Si è tenuta ieri mattina di fronte alla mensa del Polo Zanotto la manifestazione organizzata dall’Unione degli universitari di Verona, che associa studenti dell’Università e dell’Accademia delle Belle Arti. La protesta è stata organizzata per dare voce ai 512 studenti che secondo Esu sono “idonei non beneficiari” e che quindi non hanno ricevuto la borsa di studio.

La figura dell’idoneo non beneficiario sembra essere, purtroppo, un’esclusiva veronese in tutto il territorio veneto. Tra le tre università della Regione, Verona è infatti l’unica che quest’anno non è riuscita ad erogare il sostegno agli studenti che ne avevano fatto richiesta e risultavano in linea con i criteri di assegnazione.

Ogni anno, infatti, l’università emana un bando, che comprende la domanda per la borsa di studio e la riduzione dei contributi, ed è strettamente legato all’Isee. Successivamente, i dati raccolti vengono spediti a ESU, che si occupa dell’erogazione dei fondi agli studenti e alle studentesse idonei.

Solo a Verona l’Isee taglia fuori molti studenti aventi diritto

«Quest’anno, grazie al decreto ministeriale indetto per la pandemia, l’ateneo ha messo l’Isee a 22mila punti, mentre l’anno scorso era a 13mila» commenta Deborah Fruner, coordinatrice UDU Verona e aderente anche alla commissione per il diritto allo studio. E aggiunge: «Noi oggi siamo qui nella speranza che la Regione comprenda la gravità del problema. Perché per quei 512 studenti ciò significa non poter affrontare la carriera universitaria, perché con i loro mezzi economici non riescono a sostenere gli studi».

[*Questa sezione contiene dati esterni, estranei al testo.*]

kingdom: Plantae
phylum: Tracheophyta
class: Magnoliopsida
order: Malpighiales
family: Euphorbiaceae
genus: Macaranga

La richiesta è semplice: il diritto allo studio deve essere garantito. Ogni studente deve potervi accedere, senza disuguaglianze né discriminazioni economiche. «Non poter beneficiarne significa anche rinunciare al diritto alla carriera, significa rinunciare al futuro», commenta Stefano Ambrosini, presidente del Consiglio degli studenti, intervenuto durante la manifestazione. «Questa è la punta dell’iceberg di una società che non vuole investire nella cultura e nell’istruzione. Il problema è strutturale, dobbiamo cambiare tutti, far cambiare il modo di pensare al tessuto sociale che ci circonda».

«Il Rettore dell’Università di Verona, Pier Francesco Nocini, ha fatto sapere di voler introdurre all’interno del CdA dell’ESU una figura in rappresentanza dell’università», continua Ambrosini. «È una scelta giusta, perché un ateneo di 20 mila studenti non può essere in balìa di persone esterne».

Diritto allo studio in bilico, tra Dad e lezioni in presenza

Durante la pandemia, anche l’università scaligera ha dovuto adattarsi alla DAD, la didattica a distanza, e pur con qualche ritardo – e poi risolto – è riuscita a gestire la situazione. Ora, però, è arrivato il momento di ripartire. L’università, in questo ultimo semestre, ha infatti permesso la didattica in presenta grazie a un sistema di prenotazione in modo da monitorare l’affluenza e la capienza delle aule.

«La didattica è anche relazione – sottolinea Fruner -, e crediamo possa definirsi tale solamente in presenza. La didattica online non deve essere esclusa, perché ha permesso di velocizzare i tempi, gli studenti lavoratori hanno potuto recuperare le lezioni, e tutti i benefici del caso. Ma la didattica in presenza è assolutamente da garantire».

uno studente partecipa al sit-in per richiedere il riconoscimento economico delle borse di studio, foto di UDU Verona

Sia UDU che il Consiglio degli studenti hanno portato avanti la battaglia per assicurare gli spazi adibiti allo studio. Perché se da una parte la DAD permette agli studenti lavoratori o impossibilitati a seguire di poter frequentare le lezioni e studiare, c’è anche una fetta di coloro che questo non possono farlo a casa.

«La modalità duale è fondamentale», commenta Stefano Ambrosini, precisando che questa richiesta è stata fatta anche al Comune di Verona, che però «non ha dato un grande riscontro, o comunque è stata una risposta un po’ “tiepida”. Purtroppo, la figura dell’universitario, che spesso è fuori sede, non è di grande interesse, non è una priorità, nemmeno politicamente».

Con l’appoggio dell’università, gli studenti e le studentesse continueranno a portare avanti la battaglia più importante di tutte: il diritto allo studio. Per dare voce al proprio futuro, e perché figure come il beneficiario non idoneo vengano abolite, per rimettere la cultura su un piano prioritario. Come in un puzzle, che è finito solo quando tutti i pezzi combaciano, non può esserci società senza cultura. Non si può pensare a un futuro se non si costruisce il presente.